O que permanece quando uma coleção atravessa gerações? Em Paris, a resposta aparece em mobiliário, porcelanas, pinturas, livros e objetos que passaram por diferentes ramos da família Rothschild e agora chegam ao mercado reunidos sob um mesmo título: Le goût Rothschild en héritage: Un pied-à-terre sur le Champ-de-Mars.
A Artcurial apresenta o conjunto em exposição antes do leilão marcado para 22 de setembro de 2026. Mais do que uma venda de obras e objetos, a seleção oferece um retrato de como o gosto privado pode ser construído, herdado e reorganizado ao longo de décadas — e de como a proveniência altera a leitura de uma peça.
Duas porcelanas de Sèvres ligadas a Luís XVI
Entre os destaques estão duas verrières ovais em porcelana de Sèvres do século XVIII provenientes do serviço Beau Bleu de Luís XVI. A Artcurial estima o par entre €700 mil e €1 milhão. Segundo a casa, o serviço foi concebido com participação direta do rei, que definiu sua composição e seu programa iconográfico inspirado na mitologia clássica e na história antiga.
As peças foram pintadas por Pierre-André Leguay e entregues em 1785 e 1791. Decoradas sobre fundo azul com cenas de Dido e Eneias, Adônis e Psiquê, são apresentadas pela Artcurial como as únicas verrières do serviço. O interesse aumenta porque grande parte das demais peças associadas ao conjunto real hoje integra coleções públicas.
O gosto Rothschild além de um único período
O leilão não se limita à porcelana. O catálogo reúne mobiliário, artes decorativas, Old Masters, livros e autógrafos. Uma cômoda atribuída a Charles Cressent, poltronas com tapeçaria de Beauvais e pinturas do século XVIII ajudam a construir um ambiente mais próximo de uma residência colecionadora do que de uma seleção montada apenas por categoria.
Entre as pinturas, aparece Portrait de femme au chien noir, conhecido como Retrato de Madame de Tencin, de François-Hubert Drouais, datado de 1756. A obra pertenceu à coleção de Charlotte de Rothschild e depois passou a Henri de Rothschild, personagem central na história do conjunto.
Henri de Rothschild e uma coleção formada por heranças
Henri de Rothschild, nascido em 1872, foi médico, mecenas, dramaturgo e colecionador. A Artcurial destaca que ele recebeu diferentes heranças familiares ao longo da vida, o que fez convergir em suas residências obras originárias de diferentes ramos da dinastia.

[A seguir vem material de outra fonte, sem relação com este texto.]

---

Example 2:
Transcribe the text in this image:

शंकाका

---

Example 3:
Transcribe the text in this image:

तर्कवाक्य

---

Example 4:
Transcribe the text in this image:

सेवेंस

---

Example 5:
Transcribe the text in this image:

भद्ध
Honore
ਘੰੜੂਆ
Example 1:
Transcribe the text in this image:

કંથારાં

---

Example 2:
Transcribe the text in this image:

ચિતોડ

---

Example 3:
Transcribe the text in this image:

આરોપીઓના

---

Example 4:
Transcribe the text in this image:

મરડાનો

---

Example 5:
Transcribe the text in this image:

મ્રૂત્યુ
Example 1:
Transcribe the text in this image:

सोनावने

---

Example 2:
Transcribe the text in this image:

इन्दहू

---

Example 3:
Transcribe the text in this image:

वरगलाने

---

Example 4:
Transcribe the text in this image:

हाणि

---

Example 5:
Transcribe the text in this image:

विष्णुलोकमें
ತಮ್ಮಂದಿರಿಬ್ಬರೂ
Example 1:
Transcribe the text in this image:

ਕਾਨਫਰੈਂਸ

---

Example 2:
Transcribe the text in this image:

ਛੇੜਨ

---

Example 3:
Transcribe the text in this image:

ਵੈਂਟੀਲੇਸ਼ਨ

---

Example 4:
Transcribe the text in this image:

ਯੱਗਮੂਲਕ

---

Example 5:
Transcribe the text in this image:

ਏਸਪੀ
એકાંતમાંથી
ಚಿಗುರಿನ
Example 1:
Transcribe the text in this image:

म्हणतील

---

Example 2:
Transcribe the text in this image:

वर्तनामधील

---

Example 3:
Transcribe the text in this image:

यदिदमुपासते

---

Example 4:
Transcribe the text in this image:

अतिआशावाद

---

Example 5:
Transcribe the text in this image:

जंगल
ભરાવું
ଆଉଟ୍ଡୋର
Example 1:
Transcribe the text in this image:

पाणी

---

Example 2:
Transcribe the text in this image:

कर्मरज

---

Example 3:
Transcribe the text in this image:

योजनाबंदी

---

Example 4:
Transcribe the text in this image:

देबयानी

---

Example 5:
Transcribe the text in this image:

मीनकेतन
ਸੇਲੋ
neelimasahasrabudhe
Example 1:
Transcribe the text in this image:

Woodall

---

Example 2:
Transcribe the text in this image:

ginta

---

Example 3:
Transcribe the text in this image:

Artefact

Em 1899, sua avó Charlotte transmitiu parte de sua coleção de pinturas. Depois vieram outras heranças, incluindo as de seu tio Arthur, de sua irmã Jeanne e de sua mãe Thérèse. Esse percurso explica por que o catálogo reúne peças de origens e épocas distintas, mas conectadas por uma mesma história de família.
Quando a proveniência se torna parte da obra
No mercado de arte, a proveniência pode ser tão relevante quanto a autoria ou a raridade. Saber onde uma obra esteve, a quem pertenceu e como foi transmitida ao longo do tempo ajuda a construir seu contexto cultural e histórico. No caso desta coleção, a sucessão de proprietários Rothschild transforma o catálogo em um mapa de relações entre casas, gerações e diferentes sensibilidades de colecionismo.
É justamente essa camada que torna a venda especialmente interessante. A coleção não fala apenas de objetos valiosos, mas da forma como uma família europeia construiu, preservou e reinterpretou seu repertório visual durante mais de um século.
Serviço
Le goût Rothschild en héritage: Un pied-à-terre sur le Champ-de-Mars. Leilão em 22 de setembro de 2026, às 14h30, na Artcurial, em Paris. A exposição pública ocorre nos dias anteriores, conforme programação da casa de leilões.